C’est seulement la troisième fois en 500 ans qu’elles quittent la France. Depuis samedi, les tapisseries de la Dame à la licorne sont exposées à l’Art Gallery of NSW de Sydney, grâce à un prêt exceptionnel du Musée national du Moyen Âge de Cluny. Date inconnue, origines mystérieuses, significations toujours débattues… Le Courrier Australien tente de percer les secrets de la célèbre tenture avec Elisabeth Taburet-Delahaye, conservateur général du patrimoine et directrice du musée de Cluny.

La Dame à la licorne est l’oeuvre phare du Musée de Cluny, et ce depuis près d’un siècle et demi. On imagine que cela n’a pas été évident de la laisser partir, qui plus est à l’autre bout du monde ?

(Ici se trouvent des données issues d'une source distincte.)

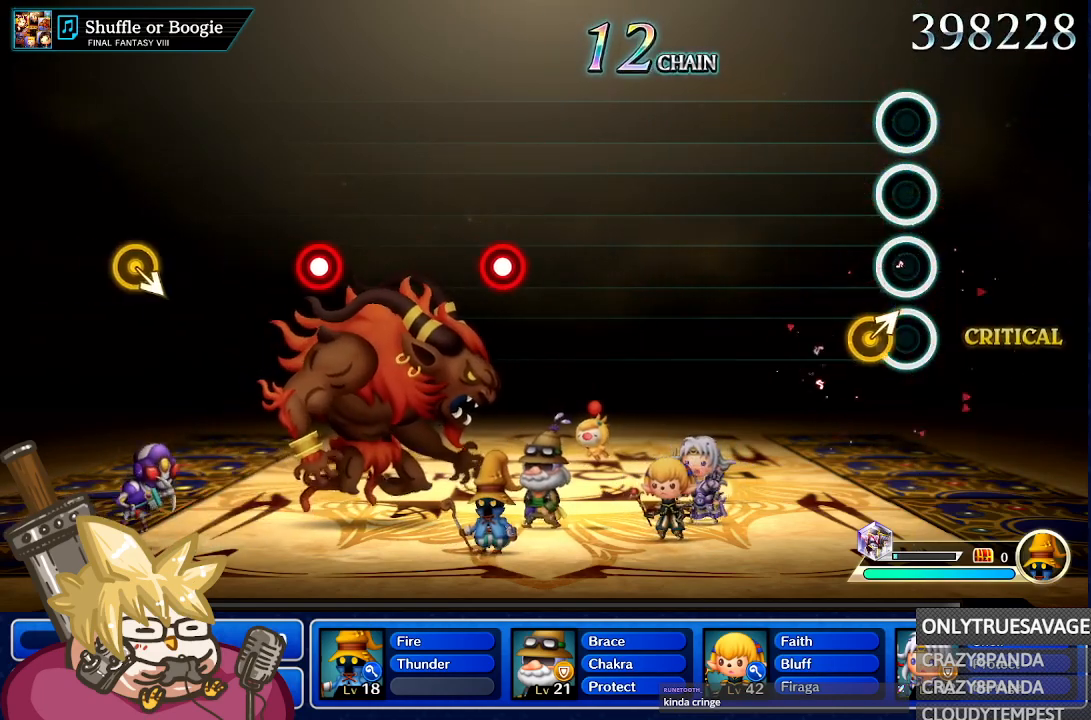
{"buttons": [], "left_stick": "center", "right_stick": "center", "events": [[83, "left_stick", "up-right"], [183, "left_stick", "center"]]}
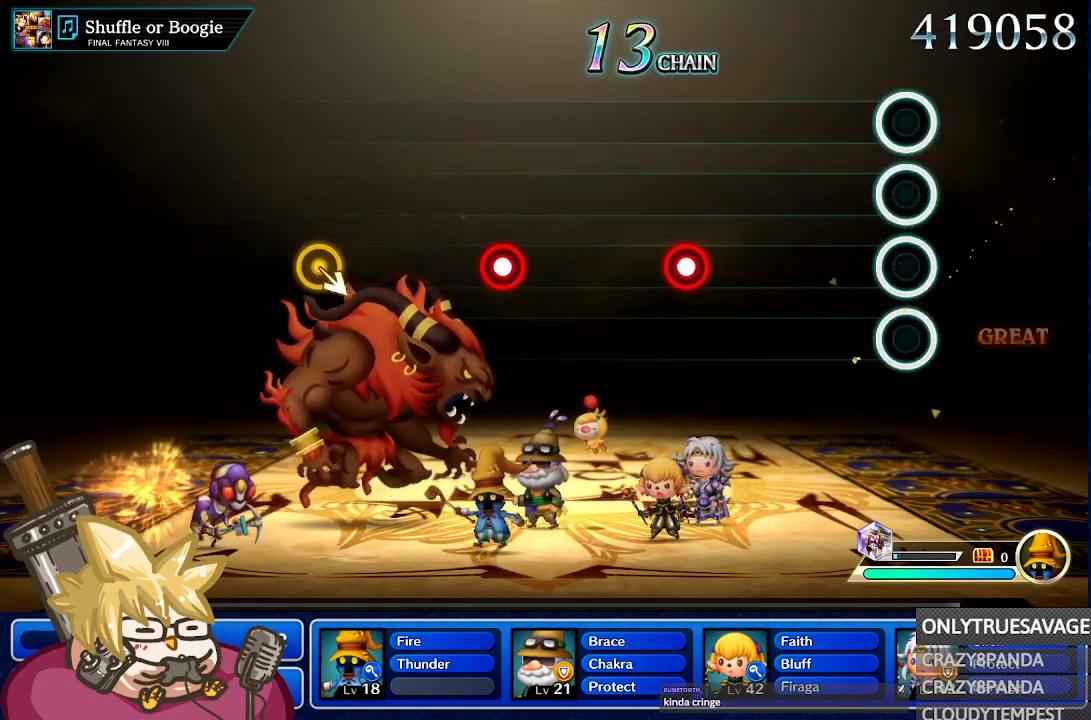
{"buttons": [], "left_stick": "center", "right_stick": "center", "events": []}
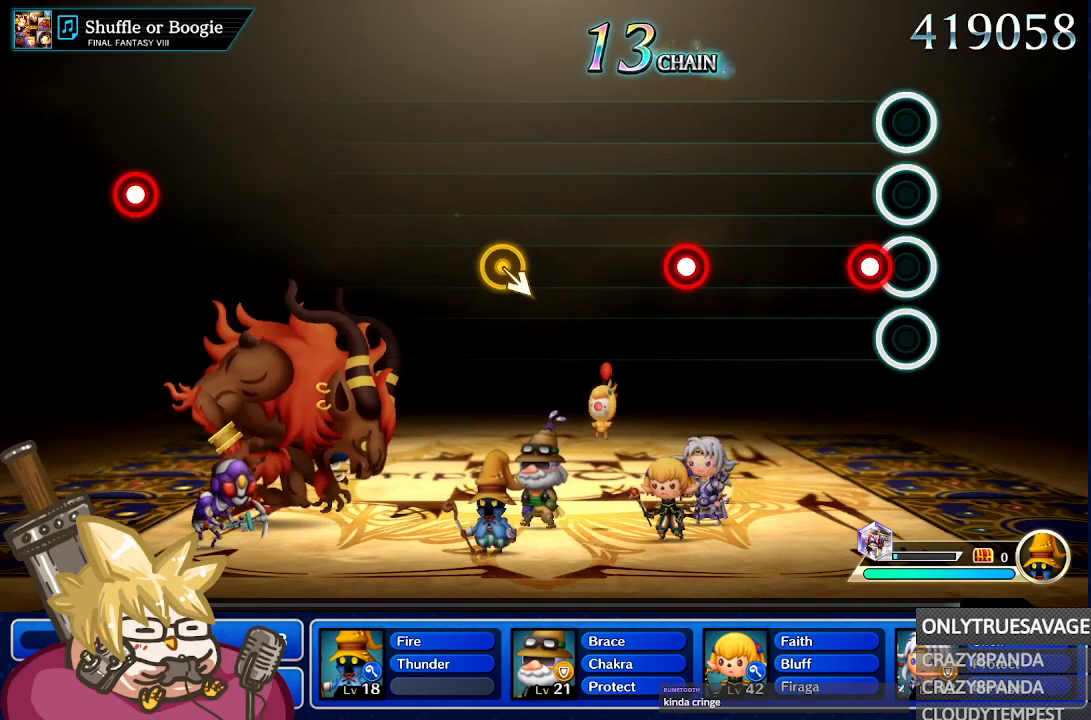
{"buttons": [], "left_stick": "center", "right_stick": "center", "events": [[100, "A", "down"], [217, "A", "up"]]}
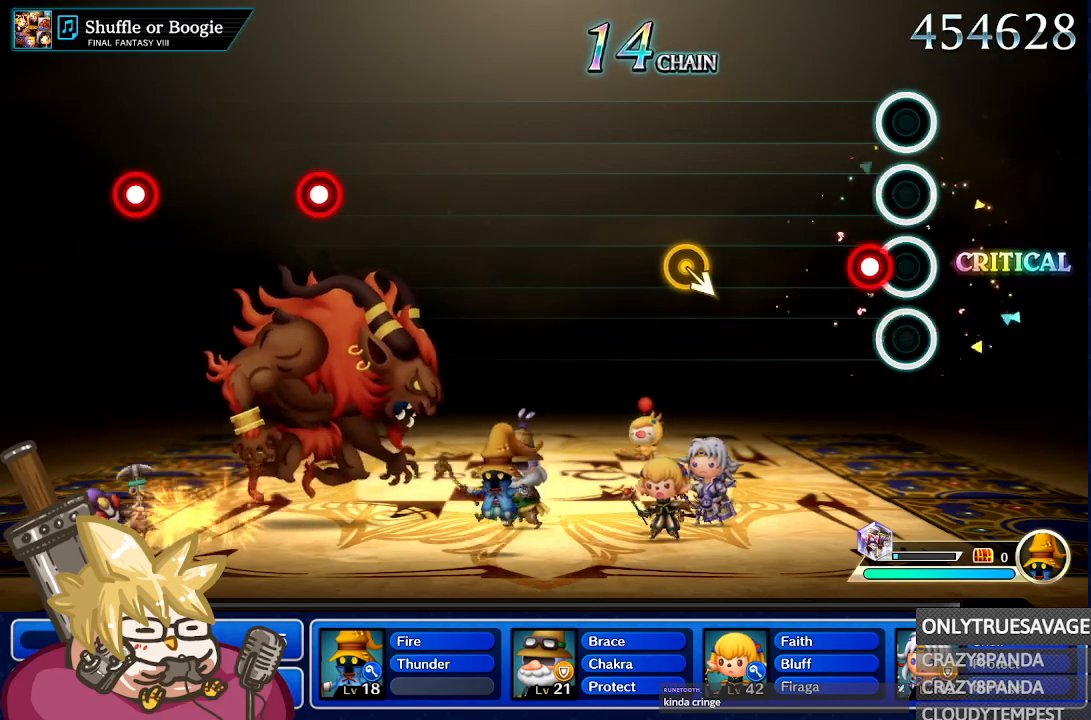
{"buttons": [], "left_stick": "center", "right_stick": "center", "events": [[100, "A", "down"], [217, "A", "up"]]}
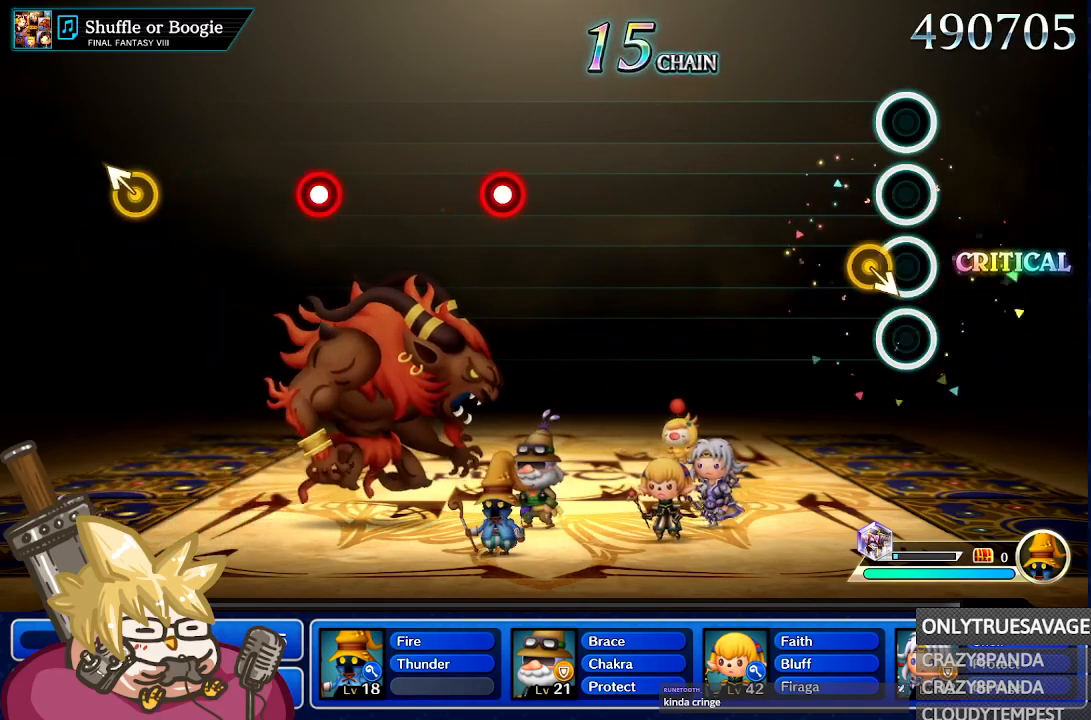
{"buttons": [], "left_stick": "center", "right_stick": "center", "events": [[83, "DPAD_UP", "down"], [83, "left_stick", "down-right"], [217, "DPAD_UP", "up"], [233, "left_stick", "center"]]}
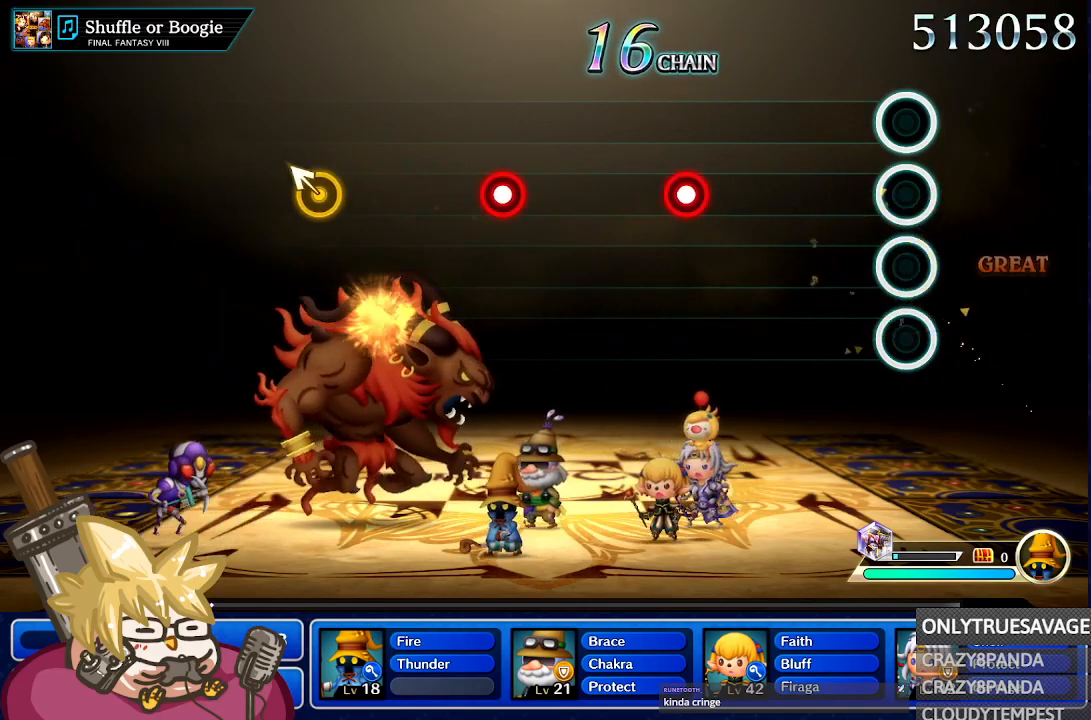
{"buttons": [], "left_stick": "center", "right_stick": "center", "events": []}
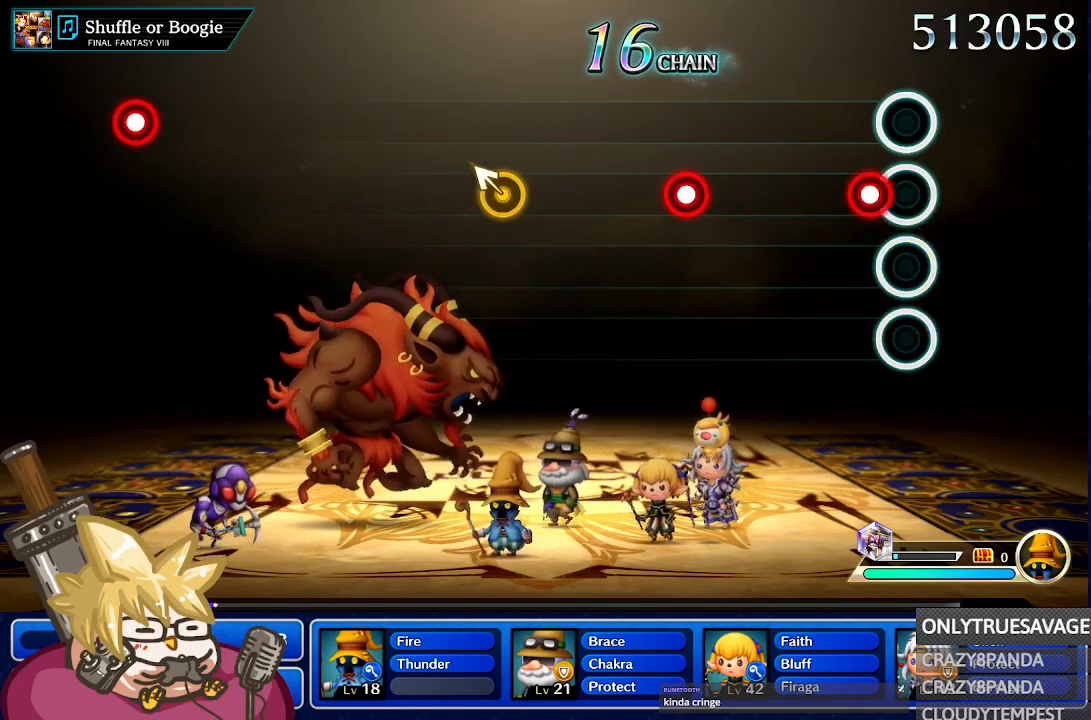
{"buttons": [], "left_stick": "center", "right_stick": "center", "events": [[133, "A", "down"], [250, "A", "up"]]}
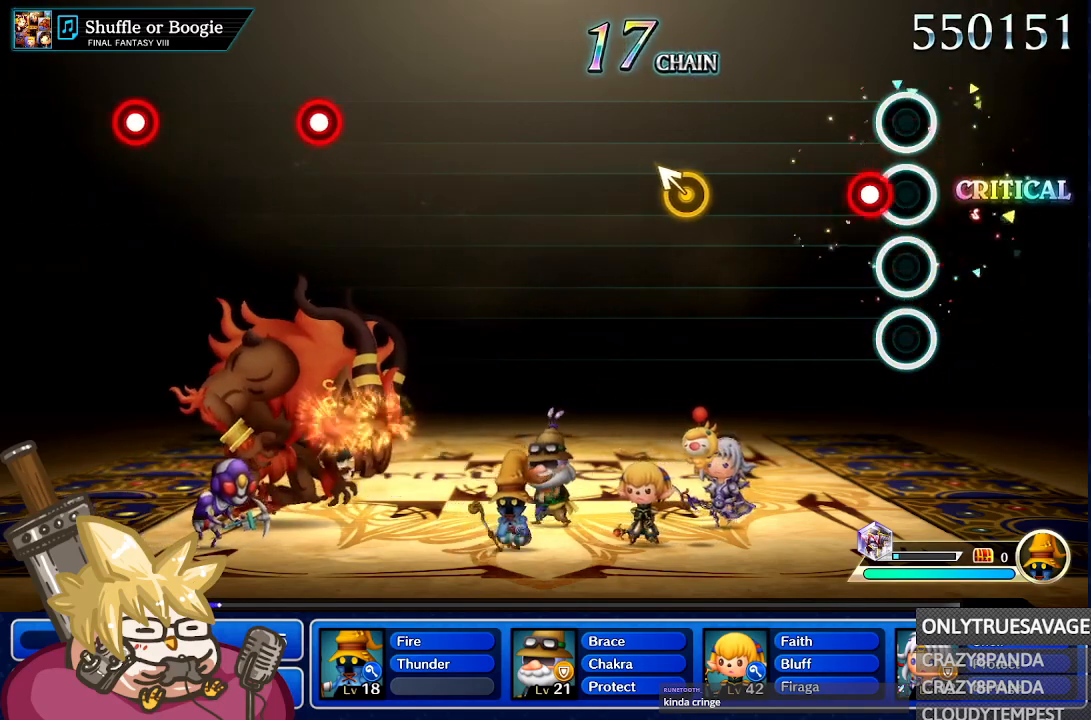
{"buttons": [], "left_stick": "center", "right_stick": "center", "events": [[117, "A", "down"], [233, "A", "up"]]}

On ressent toujours un mélange de crainte et de fierté quand on s’apprête à prêter une de nos oeuvres à un autre musée. Vous savez, le musée de Cluny, ce n’est pas le Louvre ou le Musée d’Orsay : on est un petit musée, sans équipe toute entière consacrée aux prêts à l’international. Quand on expose à l’étranger une oeuvre comme la Dame à la licorne, il y a donc toujours un peu d’appréhension… On a quand même dû utiliser six avions pour faire venir les tapisseries en Australie, et même si c’est idiot, vous ne pouvez pas vous empêcher de penser à tous ces vols qui se crashent ou se perdent en mer ! Mais c’est en même temps une opportunité formidable de faire découvrir nos collections et d’observer comment travaillent d’autres musées. En l’occurrence, l’équipe de l’Art Gallery a vraiment a fait un job remarquable. L’exposition est à la fois sobre et belle, avec une présentation originale et très soignée, et un magnifique travail sur les lumières.

Les tapisseries vont être exposées à Sydney jusqu’en juin, date à laquelle le musée de Cluny rouvrira ses portes après six mois de rénovation. Comment se sont déroulées les tractations entre les deux musées pour le prêt ?

Ce n’est que l’année dernière qu’on a dû prendre la décision de fermer intégralement le musée pour rénover les monuments et construire un nouvel espace d’accueil. Or un an, c’est un délai très court pour pouvoir organiser le prêt de nos oeuvres. Il y a un an, l’idée était donc de conserver la Dame à la licorne au musée le temps des travaux. Et puis l’année dernière, des membres de notre équipe sont partis en Australie pour assister à un colloque annuel réunissant des musées du monde entier. Ils y ont rencontrés des représentants de l’Art Gallery, et de fil en aiguille, l’idée a émergé de faire venir à Sydney la Dame à la licorne l’année suivante, pour l’exposer à l’Art Gallery durant les rénovations. Pour nous, c’était évidemment une première en Australie : il y a quelques années, on avait bien imaginer un temps organiser un prêt avec la National Gallery de Melbourne, mais ça n’a finalement pas pu se faire. Après que l’idée du prêt à l’Art Gallery ait donc été actée, nous n’avons eu alors que quelques mois pour développer tout le projet, planifier le transport, préparer les tapisseries pour le voyage. Pour l’exposition en elle-même, c’est l’Art Gallery qui s’est là occupé de tout, notre rôle ayant seulement consisté à leur fournir des recommandations quant à la préservation des oeuvres. Pour tout ce qui avait trait à la scénographie, on leur a laissé une liberté totale – d’où l’originalité de l’exposition, puisque à la fois l’éclairage, l’ordre et la hauteur des tapisseries sont différents de ce que l’on voit au musée de Cluny.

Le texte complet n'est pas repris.